## What to produce
Reproduce the entries below exactly, but only from the line containing "(at 160.3 71.4))" to the line containing "159.3 78.4 90))", inclusive.

## Recorded information
--

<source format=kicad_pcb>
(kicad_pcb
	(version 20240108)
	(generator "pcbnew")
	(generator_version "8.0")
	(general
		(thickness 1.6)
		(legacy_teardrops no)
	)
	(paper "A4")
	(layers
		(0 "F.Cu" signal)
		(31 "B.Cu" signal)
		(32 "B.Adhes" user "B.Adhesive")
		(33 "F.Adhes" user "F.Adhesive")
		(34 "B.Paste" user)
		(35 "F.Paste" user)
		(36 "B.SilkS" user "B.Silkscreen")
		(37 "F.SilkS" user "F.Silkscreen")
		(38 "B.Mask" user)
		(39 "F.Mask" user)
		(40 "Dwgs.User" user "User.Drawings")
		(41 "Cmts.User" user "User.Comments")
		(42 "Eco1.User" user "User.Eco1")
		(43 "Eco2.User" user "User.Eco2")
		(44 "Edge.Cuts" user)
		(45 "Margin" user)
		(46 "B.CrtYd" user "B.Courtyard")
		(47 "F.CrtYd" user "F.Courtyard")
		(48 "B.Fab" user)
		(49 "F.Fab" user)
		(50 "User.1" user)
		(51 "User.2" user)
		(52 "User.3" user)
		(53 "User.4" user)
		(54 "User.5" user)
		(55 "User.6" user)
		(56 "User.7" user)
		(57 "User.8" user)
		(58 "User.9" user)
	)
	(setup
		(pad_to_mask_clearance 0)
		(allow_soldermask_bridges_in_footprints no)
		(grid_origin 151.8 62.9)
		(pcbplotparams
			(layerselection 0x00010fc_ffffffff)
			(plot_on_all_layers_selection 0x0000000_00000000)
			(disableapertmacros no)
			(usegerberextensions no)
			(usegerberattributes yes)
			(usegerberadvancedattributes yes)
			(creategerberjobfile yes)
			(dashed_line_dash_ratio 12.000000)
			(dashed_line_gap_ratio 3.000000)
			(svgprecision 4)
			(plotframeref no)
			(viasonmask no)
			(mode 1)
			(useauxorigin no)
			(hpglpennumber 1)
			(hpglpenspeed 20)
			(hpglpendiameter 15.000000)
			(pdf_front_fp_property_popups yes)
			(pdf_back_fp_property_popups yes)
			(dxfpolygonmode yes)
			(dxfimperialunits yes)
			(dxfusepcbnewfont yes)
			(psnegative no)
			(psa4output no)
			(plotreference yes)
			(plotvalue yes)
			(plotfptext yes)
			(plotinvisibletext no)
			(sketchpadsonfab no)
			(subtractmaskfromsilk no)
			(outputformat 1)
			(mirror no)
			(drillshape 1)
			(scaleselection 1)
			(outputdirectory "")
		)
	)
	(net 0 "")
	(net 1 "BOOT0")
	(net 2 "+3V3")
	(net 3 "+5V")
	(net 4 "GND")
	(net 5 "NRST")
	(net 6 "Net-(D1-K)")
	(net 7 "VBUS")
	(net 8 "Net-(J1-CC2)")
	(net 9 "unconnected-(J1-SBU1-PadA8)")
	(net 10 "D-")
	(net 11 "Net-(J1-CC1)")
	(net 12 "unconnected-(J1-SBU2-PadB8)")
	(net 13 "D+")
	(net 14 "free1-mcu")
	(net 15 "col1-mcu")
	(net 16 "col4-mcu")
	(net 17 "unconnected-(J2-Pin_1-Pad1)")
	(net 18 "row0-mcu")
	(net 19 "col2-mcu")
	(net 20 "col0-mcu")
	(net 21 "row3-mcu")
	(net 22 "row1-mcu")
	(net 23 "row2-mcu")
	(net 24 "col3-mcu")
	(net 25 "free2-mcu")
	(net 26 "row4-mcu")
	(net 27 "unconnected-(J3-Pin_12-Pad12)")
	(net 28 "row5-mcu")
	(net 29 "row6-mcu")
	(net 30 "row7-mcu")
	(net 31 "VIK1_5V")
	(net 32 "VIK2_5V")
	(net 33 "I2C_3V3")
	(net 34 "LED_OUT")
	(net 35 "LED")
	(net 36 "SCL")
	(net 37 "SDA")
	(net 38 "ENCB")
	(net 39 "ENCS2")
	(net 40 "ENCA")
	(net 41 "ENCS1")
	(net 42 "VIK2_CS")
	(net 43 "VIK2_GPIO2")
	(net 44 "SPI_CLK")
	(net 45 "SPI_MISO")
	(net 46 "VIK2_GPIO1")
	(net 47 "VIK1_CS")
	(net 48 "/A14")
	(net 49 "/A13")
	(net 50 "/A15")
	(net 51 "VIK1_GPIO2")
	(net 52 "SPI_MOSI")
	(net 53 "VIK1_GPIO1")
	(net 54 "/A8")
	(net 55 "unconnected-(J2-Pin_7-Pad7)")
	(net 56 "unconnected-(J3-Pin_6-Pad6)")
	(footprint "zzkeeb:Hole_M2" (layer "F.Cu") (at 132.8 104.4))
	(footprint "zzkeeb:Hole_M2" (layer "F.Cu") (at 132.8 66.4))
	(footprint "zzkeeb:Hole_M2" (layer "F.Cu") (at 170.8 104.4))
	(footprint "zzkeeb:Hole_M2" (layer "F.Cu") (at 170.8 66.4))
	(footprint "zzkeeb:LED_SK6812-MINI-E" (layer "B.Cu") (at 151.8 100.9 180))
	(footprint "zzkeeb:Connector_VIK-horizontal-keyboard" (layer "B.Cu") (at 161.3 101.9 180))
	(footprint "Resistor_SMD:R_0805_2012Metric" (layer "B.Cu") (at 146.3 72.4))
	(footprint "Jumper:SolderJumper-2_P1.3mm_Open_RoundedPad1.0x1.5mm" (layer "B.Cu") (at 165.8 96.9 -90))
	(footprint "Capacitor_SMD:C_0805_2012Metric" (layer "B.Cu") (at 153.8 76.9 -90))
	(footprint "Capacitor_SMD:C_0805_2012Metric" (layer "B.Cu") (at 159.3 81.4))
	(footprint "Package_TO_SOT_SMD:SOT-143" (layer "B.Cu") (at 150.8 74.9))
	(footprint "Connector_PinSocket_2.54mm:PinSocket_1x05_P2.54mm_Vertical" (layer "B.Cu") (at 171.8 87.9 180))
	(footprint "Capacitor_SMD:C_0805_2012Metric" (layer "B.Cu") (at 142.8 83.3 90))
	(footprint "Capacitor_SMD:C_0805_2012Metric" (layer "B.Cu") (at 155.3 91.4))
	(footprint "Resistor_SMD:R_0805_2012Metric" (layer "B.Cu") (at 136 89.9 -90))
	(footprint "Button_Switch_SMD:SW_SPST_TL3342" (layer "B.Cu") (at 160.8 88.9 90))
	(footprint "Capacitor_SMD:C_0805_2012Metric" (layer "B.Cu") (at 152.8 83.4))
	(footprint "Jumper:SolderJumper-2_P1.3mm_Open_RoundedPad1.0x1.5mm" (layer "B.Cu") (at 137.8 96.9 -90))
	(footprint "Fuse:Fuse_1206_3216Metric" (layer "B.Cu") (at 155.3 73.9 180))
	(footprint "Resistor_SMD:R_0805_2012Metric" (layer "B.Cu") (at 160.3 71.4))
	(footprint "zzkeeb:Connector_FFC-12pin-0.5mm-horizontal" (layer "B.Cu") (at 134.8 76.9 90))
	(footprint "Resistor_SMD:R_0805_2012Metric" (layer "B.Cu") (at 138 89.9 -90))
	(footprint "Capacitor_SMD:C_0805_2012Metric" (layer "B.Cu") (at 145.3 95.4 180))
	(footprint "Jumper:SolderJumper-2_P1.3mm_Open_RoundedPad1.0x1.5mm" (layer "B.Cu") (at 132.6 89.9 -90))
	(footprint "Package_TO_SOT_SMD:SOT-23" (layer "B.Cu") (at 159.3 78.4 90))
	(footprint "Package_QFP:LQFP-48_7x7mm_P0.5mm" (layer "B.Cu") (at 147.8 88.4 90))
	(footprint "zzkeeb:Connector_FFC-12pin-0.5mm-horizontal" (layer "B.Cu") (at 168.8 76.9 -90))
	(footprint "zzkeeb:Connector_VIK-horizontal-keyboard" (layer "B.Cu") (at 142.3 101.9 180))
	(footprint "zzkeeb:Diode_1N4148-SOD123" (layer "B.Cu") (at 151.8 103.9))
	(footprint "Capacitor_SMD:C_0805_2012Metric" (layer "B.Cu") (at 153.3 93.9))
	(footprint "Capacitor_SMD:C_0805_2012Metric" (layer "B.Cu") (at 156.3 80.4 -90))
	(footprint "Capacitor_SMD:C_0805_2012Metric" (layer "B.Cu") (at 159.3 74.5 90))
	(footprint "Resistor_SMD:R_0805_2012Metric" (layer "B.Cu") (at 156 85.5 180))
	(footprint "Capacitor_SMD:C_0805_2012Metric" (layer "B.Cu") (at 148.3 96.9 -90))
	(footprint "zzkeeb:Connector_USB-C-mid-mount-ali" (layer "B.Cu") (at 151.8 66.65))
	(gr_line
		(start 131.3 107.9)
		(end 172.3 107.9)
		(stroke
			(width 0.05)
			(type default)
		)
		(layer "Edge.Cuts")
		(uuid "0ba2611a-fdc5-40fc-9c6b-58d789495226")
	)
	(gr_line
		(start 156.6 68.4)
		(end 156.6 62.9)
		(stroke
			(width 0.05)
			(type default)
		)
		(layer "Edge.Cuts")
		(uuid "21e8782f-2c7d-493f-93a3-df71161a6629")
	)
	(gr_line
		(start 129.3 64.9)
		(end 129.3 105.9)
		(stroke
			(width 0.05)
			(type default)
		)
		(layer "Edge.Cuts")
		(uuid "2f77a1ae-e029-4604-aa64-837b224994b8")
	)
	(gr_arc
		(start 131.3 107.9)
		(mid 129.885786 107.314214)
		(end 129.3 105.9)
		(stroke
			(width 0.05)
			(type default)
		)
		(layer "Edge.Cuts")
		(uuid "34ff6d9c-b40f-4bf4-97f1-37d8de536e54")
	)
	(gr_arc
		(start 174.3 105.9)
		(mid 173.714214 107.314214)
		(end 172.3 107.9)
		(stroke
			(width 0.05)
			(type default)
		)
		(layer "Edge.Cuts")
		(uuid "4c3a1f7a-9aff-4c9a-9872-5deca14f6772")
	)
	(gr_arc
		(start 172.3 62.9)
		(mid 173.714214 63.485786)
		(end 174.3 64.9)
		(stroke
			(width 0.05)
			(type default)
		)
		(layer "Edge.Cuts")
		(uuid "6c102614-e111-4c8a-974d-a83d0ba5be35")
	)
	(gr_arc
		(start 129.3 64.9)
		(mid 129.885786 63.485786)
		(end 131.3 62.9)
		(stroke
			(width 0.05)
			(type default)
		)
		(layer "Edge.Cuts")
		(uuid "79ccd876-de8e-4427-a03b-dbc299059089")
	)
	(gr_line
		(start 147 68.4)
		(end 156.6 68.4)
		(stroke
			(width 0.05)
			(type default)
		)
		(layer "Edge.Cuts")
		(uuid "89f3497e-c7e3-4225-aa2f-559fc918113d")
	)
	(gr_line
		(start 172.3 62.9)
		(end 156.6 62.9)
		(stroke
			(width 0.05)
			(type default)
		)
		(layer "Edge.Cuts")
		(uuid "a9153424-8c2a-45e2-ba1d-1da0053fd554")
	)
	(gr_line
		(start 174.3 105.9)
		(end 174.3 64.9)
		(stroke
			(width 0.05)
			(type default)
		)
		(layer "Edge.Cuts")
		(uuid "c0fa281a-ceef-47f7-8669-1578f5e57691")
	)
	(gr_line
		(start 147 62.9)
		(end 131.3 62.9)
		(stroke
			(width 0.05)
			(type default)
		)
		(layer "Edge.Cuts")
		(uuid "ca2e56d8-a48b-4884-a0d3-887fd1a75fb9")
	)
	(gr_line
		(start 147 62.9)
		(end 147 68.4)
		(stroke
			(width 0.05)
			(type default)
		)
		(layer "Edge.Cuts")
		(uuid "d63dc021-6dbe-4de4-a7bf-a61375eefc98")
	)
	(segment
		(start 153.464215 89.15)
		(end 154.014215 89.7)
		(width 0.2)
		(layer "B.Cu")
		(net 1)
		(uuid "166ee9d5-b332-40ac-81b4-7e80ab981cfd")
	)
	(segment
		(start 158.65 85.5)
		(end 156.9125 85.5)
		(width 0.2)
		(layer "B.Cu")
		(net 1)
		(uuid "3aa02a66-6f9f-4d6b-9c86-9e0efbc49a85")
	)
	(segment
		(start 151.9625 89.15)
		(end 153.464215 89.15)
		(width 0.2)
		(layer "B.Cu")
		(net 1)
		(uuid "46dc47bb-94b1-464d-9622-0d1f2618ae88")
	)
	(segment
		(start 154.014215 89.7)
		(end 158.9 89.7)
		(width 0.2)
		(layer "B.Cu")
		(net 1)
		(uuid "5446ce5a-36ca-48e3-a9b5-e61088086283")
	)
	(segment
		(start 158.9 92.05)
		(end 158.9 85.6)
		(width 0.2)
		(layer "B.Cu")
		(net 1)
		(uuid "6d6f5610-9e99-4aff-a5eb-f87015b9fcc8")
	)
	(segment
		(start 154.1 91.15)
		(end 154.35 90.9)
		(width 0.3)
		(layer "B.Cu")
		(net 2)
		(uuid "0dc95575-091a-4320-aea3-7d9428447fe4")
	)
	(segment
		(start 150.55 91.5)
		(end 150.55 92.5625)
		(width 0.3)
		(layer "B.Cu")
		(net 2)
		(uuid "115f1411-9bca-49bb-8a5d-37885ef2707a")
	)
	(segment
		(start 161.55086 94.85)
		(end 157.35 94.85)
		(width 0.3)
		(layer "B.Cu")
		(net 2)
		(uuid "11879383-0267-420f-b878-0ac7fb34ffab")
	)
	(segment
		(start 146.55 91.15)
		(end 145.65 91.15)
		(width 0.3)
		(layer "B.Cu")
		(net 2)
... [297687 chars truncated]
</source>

--

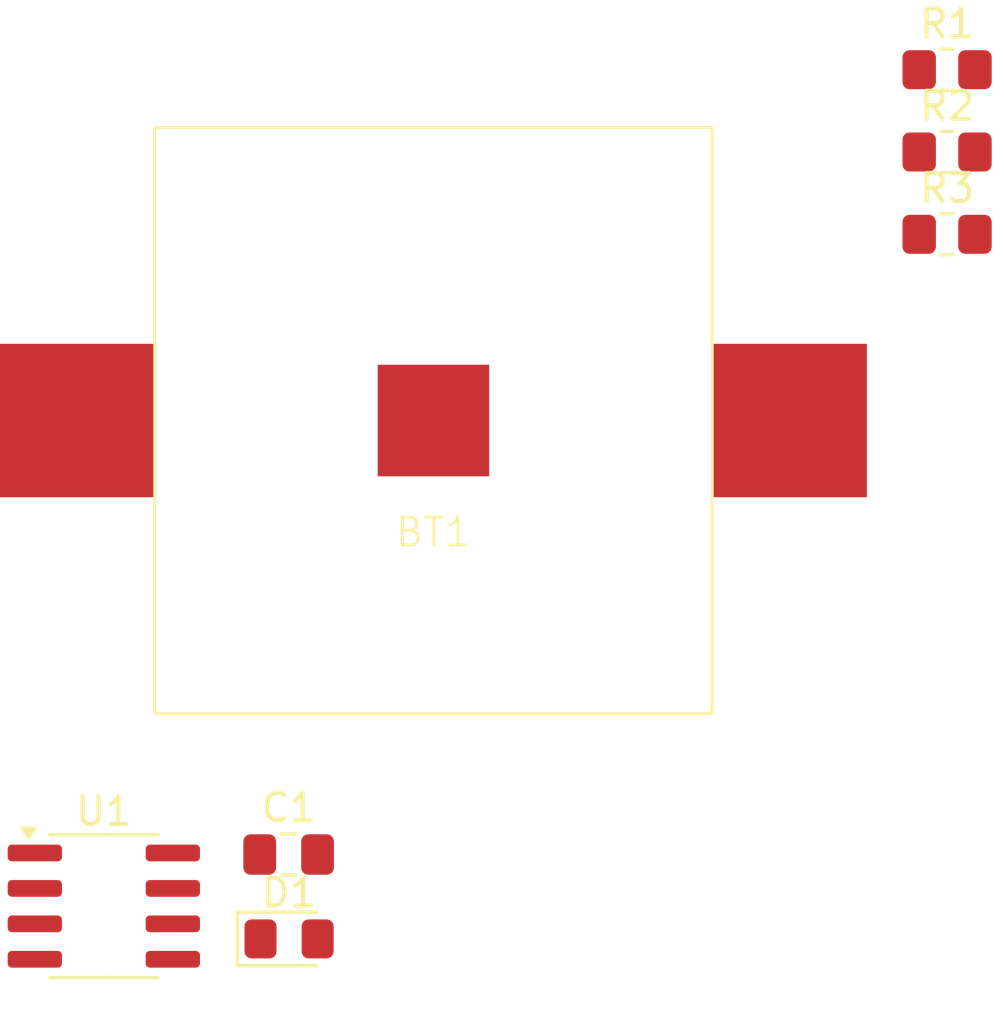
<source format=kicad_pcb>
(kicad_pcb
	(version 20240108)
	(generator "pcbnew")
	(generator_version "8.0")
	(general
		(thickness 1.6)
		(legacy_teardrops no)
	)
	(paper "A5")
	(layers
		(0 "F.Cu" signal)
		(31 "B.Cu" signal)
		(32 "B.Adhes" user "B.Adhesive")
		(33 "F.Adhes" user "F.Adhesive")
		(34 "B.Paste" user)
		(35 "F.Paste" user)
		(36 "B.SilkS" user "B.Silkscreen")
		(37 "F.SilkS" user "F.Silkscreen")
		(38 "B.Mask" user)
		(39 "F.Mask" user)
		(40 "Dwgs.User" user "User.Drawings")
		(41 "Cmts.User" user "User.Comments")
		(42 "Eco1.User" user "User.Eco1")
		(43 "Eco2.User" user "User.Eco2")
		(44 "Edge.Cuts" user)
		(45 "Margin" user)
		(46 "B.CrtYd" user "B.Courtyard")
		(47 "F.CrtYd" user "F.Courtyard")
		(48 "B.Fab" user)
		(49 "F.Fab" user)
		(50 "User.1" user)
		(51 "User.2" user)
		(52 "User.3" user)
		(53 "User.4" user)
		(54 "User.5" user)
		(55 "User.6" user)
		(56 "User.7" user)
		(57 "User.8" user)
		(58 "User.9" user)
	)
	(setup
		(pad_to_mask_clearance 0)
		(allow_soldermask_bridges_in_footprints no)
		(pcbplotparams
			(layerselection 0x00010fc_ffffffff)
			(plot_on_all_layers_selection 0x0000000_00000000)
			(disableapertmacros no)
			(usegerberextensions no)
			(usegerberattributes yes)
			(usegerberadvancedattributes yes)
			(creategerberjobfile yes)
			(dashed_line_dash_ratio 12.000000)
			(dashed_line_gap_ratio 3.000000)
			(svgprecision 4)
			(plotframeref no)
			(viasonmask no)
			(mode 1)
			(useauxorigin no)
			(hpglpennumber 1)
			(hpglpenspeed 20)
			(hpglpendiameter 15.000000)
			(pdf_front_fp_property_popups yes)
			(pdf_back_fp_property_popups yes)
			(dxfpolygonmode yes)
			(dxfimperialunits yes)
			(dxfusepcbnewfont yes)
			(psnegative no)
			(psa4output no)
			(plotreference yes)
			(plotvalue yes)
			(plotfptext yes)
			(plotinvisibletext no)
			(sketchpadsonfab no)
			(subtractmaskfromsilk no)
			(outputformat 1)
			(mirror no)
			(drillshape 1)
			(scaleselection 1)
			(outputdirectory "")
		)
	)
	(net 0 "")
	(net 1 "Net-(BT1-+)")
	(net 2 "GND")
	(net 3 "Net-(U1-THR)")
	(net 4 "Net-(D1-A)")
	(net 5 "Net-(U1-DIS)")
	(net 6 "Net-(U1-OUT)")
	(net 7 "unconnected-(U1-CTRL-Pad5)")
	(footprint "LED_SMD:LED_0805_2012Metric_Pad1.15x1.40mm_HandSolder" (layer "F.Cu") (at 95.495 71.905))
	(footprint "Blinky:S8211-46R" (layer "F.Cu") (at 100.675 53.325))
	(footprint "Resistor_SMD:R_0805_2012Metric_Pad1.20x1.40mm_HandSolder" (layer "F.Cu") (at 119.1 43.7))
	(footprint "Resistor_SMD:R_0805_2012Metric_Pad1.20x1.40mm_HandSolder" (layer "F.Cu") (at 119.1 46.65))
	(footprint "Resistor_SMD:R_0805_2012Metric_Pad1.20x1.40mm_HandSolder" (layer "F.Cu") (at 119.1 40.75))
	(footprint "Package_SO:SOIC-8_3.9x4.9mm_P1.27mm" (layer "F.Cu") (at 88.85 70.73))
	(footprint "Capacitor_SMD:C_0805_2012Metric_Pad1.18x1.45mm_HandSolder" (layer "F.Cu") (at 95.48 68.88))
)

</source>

--

## Answer to this exercise
	(footprint "Resistor_SMD:R_0805_2012Metric" (layer "B.Cu") (at 160.3 71.4))
	(footprint "zzkeeb:Connector_FFC-12pin-0.5mm-horizontal" (layer "B.Cu") (at 134.8 76.9 90))
	(footprint "Resistor_SMD:R_0805_2012Metric" (layer "B.Cu") (at 138 89.9 -90))
	(footprint "Capacitor_SMD:C_0805_2012Metric" (layer "B.Cu") (at 145.3 95.4 180))
	(footprint "Jumper:SolderJumper-2_P1.3mm_Open_RoundedPad1.0x1.5mm" (layer "B.Cu") (at 132.6 89.9 -90))
	(footprint "Package_TO_SOT_SMD:SOT-23" (layer "B.Cu") (at 159.3 78.4 90))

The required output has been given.